## What is needed
Note how many lines in the material have "escape", and give only that figure.

START Material supplied

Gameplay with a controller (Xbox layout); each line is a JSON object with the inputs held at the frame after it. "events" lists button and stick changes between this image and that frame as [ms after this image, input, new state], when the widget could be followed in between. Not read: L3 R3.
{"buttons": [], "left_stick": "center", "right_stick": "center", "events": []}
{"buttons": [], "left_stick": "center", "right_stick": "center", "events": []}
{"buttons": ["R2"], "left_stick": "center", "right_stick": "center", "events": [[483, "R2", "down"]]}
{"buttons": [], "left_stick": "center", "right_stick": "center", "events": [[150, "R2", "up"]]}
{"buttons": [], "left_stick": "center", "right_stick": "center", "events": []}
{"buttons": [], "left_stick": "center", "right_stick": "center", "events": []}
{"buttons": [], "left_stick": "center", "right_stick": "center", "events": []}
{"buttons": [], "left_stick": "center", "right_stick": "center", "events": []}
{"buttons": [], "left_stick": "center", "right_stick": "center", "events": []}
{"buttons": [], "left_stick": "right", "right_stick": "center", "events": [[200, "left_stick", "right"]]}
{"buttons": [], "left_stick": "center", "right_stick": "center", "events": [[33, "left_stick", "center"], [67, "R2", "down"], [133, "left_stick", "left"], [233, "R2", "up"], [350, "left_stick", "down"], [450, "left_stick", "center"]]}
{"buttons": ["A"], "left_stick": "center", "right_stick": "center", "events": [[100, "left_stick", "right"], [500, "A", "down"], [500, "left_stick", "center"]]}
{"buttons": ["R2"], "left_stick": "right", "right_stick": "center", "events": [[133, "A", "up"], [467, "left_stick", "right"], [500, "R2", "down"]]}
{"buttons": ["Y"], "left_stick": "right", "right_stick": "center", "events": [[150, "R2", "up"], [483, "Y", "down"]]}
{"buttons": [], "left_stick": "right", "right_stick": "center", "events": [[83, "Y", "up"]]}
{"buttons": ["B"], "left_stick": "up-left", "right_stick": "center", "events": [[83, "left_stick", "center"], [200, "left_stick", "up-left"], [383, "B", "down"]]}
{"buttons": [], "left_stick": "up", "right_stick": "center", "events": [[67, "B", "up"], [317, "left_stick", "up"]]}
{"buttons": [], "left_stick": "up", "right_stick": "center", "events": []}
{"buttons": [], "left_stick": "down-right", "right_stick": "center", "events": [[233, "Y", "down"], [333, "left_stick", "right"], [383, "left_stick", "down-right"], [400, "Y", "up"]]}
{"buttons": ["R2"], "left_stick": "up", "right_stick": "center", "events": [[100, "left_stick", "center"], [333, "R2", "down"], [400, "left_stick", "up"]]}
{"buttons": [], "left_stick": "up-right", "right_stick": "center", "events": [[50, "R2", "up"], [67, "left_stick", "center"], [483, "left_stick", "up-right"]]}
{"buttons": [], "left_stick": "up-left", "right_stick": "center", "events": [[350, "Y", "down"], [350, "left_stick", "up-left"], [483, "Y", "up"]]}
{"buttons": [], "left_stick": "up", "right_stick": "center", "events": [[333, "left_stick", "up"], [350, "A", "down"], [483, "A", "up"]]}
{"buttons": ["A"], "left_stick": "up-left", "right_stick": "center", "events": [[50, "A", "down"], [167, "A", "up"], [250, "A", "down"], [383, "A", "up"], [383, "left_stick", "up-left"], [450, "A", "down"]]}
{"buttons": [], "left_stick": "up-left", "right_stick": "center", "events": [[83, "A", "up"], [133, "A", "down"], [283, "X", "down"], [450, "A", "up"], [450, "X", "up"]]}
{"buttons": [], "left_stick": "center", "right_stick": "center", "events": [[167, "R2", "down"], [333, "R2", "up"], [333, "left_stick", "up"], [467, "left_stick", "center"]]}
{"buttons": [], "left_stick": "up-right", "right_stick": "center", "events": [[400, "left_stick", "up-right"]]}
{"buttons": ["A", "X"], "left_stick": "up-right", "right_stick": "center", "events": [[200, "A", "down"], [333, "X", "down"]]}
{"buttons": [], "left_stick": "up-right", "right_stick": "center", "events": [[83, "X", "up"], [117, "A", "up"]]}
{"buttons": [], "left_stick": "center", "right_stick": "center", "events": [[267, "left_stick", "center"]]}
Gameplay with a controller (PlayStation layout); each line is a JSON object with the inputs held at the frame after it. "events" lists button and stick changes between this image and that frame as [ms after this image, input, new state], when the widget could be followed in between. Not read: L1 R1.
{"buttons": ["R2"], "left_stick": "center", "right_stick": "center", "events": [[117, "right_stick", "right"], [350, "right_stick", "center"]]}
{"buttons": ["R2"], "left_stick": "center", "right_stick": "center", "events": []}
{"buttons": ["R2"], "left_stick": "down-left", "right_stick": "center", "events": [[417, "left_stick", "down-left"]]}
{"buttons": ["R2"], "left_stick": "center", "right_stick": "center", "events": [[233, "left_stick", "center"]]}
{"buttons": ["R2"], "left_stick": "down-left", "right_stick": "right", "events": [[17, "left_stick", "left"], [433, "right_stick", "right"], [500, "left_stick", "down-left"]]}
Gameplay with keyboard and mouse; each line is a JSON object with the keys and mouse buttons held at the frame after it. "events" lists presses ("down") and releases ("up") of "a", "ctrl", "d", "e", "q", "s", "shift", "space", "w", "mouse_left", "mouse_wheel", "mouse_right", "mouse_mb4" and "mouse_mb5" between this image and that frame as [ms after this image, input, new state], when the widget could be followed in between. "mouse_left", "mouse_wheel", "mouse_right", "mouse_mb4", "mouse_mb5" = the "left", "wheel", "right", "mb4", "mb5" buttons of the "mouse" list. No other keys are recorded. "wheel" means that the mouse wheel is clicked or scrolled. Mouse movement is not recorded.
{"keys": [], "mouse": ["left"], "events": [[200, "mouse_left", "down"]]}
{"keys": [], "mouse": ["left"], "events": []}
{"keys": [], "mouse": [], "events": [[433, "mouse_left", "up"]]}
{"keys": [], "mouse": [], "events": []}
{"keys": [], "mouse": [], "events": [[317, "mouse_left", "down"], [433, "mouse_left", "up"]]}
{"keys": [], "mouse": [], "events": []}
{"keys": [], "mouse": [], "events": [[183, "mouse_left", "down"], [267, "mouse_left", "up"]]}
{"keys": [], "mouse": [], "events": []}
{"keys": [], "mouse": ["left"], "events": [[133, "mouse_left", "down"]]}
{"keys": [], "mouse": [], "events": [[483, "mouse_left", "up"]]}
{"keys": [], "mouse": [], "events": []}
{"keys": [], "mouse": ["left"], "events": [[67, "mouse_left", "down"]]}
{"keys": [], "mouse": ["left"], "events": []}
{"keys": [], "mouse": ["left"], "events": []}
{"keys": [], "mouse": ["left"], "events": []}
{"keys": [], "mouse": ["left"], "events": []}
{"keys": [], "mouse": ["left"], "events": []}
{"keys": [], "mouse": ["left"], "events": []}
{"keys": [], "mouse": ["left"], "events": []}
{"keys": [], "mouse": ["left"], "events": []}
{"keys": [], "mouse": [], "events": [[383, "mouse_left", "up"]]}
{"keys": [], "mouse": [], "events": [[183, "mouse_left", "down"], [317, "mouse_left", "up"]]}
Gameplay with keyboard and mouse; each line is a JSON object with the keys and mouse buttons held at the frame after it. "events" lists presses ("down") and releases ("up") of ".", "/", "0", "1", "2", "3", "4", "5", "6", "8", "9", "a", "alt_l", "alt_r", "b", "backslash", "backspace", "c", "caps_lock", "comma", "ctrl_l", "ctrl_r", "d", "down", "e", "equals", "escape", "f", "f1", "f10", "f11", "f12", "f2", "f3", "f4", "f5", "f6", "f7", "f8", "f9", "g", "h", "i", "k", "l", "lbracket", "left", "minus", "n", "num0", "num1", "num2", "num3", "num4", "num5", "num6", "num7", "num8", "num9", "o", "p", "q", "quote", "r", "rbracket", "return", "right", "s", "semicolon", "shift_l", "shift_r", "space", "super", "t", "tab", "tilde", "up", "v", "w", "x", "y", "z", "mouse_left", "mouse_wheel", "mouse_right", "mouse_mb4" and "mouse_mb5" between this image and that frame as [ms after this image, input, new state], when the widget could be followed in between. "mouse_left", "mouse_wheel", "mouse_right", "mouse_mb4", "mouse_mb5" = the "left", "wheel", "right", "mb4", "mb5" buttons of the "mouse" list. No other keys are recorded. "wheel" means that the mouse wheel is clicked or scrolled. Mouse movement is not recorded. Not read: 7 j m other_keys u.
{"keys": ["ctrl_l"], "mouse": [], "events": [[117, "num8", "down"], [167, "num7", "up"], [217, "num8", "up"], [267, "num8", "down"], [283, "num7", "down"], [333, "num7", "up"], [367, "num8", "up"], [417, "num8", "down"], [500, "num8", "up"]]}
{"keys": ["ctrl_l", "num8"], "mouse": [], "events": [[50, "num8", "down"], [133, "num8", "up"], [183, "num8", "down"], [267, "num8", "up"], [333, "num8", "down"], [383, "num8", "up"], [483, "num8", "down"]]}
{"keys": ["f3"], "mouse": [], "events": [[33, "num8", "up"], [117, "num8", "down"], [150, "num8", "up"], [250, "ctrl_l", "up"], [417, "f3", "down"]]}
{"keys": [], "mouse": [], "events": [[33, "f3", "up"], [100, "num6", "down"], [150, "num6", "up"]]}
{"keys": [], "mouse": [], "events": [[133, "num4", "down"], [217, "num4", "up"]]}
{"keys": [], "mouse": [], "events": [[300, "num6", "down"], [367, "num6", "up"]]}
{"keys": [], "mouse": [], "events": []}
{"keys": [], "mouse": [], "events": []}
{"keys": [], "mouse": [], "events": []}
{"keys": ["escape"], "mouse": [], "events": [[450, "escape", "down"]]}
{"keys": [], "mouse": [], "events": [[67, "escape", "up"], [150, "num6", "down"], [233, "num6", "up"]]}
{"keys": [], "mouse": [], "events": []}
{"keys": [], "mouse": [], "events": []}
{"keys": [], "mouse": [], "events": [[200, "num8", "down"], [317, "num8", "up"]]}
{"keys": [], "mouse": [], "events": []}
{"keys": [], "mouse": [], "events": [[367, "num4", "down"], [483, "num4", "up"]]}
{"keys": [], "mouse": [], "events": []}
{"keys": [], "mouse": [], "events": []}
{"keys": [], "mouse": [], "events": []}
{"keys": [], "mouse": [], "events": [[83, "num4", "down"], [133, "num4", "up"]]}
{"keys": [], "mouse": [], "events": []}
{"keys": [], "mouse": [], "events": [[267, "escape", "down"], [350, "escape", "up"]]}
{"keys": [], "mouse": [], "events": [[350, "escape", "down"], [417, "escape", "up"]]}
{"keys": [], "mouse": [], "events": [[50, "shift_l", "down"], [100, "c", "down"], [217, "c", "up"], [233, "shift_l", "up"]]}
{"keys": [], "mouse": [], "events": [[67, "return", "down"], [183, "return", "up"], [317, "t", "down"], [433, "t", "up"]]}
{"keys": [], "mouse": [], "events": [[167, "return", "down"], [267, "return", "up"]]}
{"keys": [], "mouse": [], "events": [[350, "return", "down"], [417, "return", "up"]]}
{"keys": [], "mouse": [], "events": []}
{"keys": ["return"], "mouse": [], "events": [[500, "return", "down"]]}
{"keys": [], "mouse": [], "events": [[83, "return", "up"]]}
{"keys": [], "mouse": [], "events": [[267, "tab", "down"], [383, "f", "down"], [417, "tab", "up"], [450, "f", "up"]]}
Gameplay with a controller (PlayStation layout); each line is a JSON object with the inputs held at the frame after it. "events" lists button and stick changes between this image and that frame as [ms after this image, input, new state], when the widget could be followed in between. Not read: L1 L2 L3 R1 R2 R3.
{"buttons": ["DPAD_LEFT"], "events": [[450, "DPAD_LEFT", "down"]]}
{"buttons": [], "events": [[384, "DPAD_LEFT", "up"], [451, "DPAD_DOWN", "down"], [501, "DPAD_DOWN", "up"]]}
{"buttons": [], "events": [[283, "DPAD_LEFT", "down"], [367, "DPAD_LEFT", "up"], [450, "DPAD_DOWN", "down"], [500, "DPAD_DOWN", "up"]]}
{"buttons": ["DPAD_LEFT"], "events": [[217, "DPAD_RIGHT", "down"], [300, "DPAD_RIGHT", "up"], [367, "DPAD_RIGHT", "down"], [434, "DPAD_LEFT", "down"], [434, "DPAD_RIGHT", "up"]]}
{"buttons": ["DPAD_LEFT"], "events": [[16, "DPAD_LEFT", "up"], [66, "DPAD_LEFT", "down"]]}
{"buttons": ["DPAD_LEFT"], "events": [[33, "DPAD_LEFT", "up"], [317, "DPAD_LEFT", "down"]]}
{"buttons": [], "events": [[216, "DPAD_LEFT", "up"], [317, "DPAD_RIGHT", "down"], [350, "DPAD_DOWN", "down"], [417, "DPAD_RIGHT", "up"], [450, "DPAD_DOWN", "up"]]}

END Material supplied

## Your solution
5